Yesterday on TMZ live, Ann Coulter blamed her instantly legendary bombing at The Comedy Central Roast of Rob Lowe on editing. But Coulter’s set was so horribly unfunny and incompetently delivered that her excuse reads like more of the same truth-bending she often calls on to support her political arguments.
“I don’t know how they edited it, but I know I got [the] laughs when I was there,” she claimed. “They didn’t seem to be wanting to do me any favors and you can do a lot in film editing. But yeah, I wish they’d just wish they’d run the whole roast straight without their editing.”
Incidentally, I do too, to potentially expose this person’s delusions even further.
There’s Coulter’s account, and then there’s everyone else’s. Comedian Jeff Ross, the roast’s “Roastmaster,” was grilled by a TMZ paparazzo last night. His recollection refuted Coulter’s claims. Asked if Coulter was “really that bad,” Ross replied, “Yeah.”

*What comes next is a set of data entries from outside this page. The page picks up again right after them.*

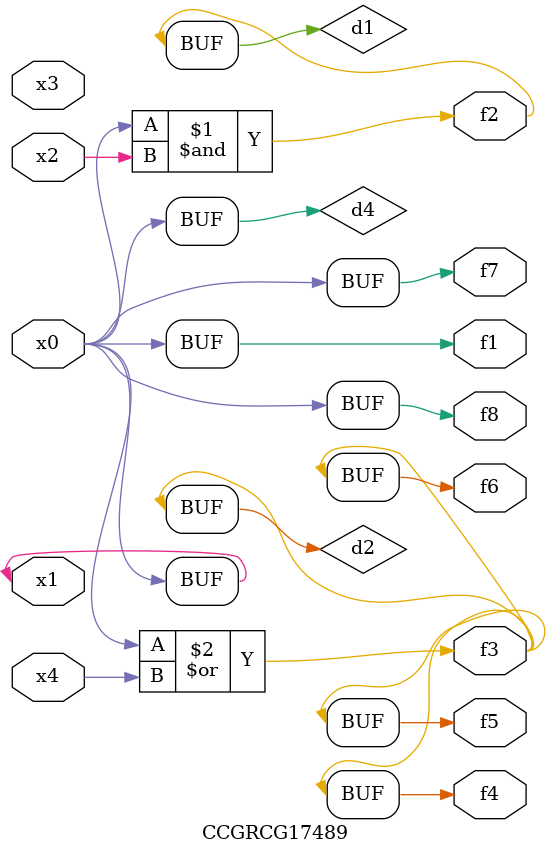
<source format=v>
module CCGRCG17489(
	input x0, x1, x2, x3, x4,
	output f1, f2, f3, f4, f5, f6, f7, f8
);

	wire d1, d2, d3, d4;

	and (d1, x0, x2);
	or (d2, x0, x4);
	nand (d3, x0, x2);
	buf (d4, x0, x1);
	assign f1 = d4;
	assign f2 = d1;
	assign f3 = d2;
	assign f4 = d2;
	assign f5 = d2;
	assign f6 = d2;
	assign f7 = d4;
	assign f8 = d4;
endmodule

</source>
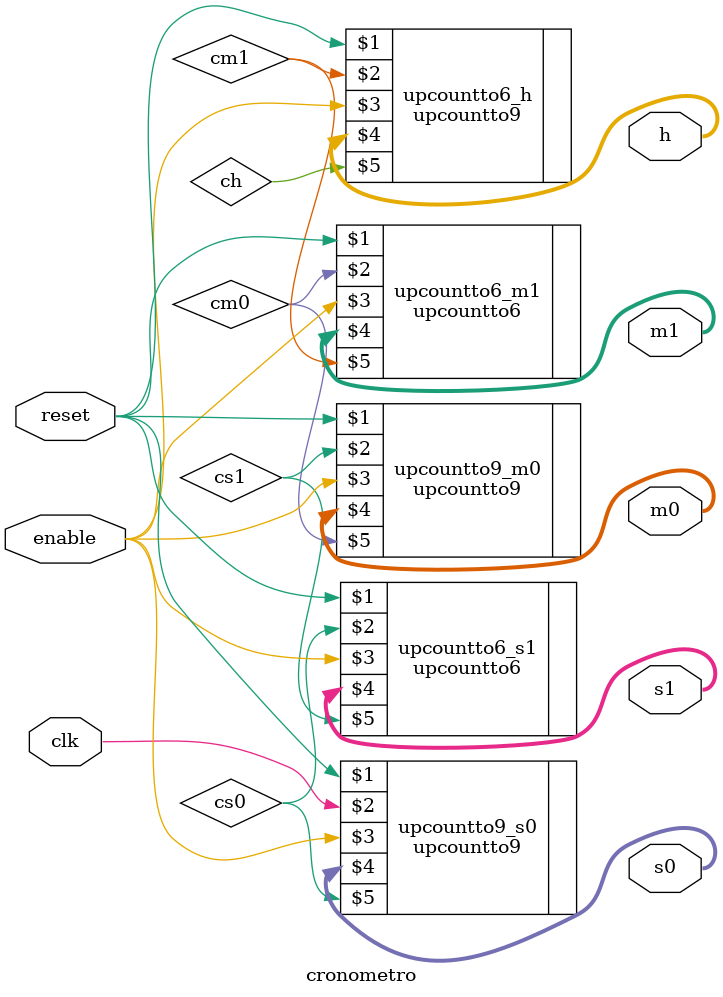
<source format=v>
`include "src/upcountto6.v"
`include "src/upcountto9.v"

module cronometro(reset, enable, clk, s0, s1, m0, m1, h);
    
    input wire reset, enable, clk;
    output [3:0] s0, s1, m0, m1, h;

    wire cs0, cs1, csm0, cm1, ch;

    upcountto9 upcountto9_s0(reset,clk,enable,s0,cs0);
    upcountto6 upcountto6_s1(reset,cs0,enable,s1,cs1);
    upcountto9 upcountto9_m0(reset,cs1,enable,m0,cm0);
    upcountto6 upcountto6_m1(reset,cm0,enable,m1,cm1);
    upcountto9 upcountto6_h(reset,cm1,enable,h,ch);

endmodule

</source>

“We edited it to make her look as best we could,” said Ross.
Before the roast aired, Coulter was already crafting the unfair-editing narrative. During an appearance on Sam Roberts’ Sirius show on Friday, Coulter claimed she “killed,” and that “the only guy that was funny, apart from me” was Jimmy Carr.
“Based on how I was treated, my suspicion is the editors aren’t big Ann Coulter fans,” said Coulter, who likely had zero insight into the taste of the show’s editors, with whom she did not share the stage. Another possible narrative here is that Coulter knew she bombed immediately and started crafting her excuse in advance of the show’s airing. The roast was taped August 27, and aired Sunday.
Tony Hinchcliffe, a comedian who was assigned to assist Coulter with her joke-writing, along with fellow comedian Mike Lawrence, said on David Feldman’s podcast that he and Lawrence wanted Coulter to steal the show, but she wouldn’t cooperate and rewrote or excised many of the jokes they’d worked on. He said that “the boos rained down” on Coulter as soon as she pulled her book out to promote it onstage. Hinchcliffe compared Coulter’s performance to “a gif of a train wreck, just over and over and over and over...”
“I don’t know what kind of editor they have at Comedy Central, but unless he has Spielberg-like CGI, I’m pretty sure that there’s no way they could make that set look good,” said Hinchcliffe in the podcast that was published Saturday, the day before the roast aired.
Hinchcliffe also said Coulter told him she’d never watched a Comedy Central Roast before and refused to watch Martha Stewart’s stellar turn on the Justin Bieber roast.
“I think her ego is just so out of control that she really thought she was funny,” said Hinchcliffe. “And she doesn’t realize there’s an art form to it.”
“She is a monster of a human being,” said Hinchcliffe. “Absolutely the worst human being I’ve ever worked with in my entire life.”
Coulter’s refusal to accept accountability for her poor showing seems par for the course for a self-righteous racist who’s made a career out of blaming other people for everything that’s wrong in the world.
Or... this was all intentional performance with an elaborately constructed narrative from an entertainer whose brand depends on people loving to hate her. “I think people would like to see her bomb more than do good, and I think she gave us that opportunity,” considered Hincliffe. “The genius that she is, maybe, she probably did what was the best thing for the roast.”
With Ann Coulter, you just never know.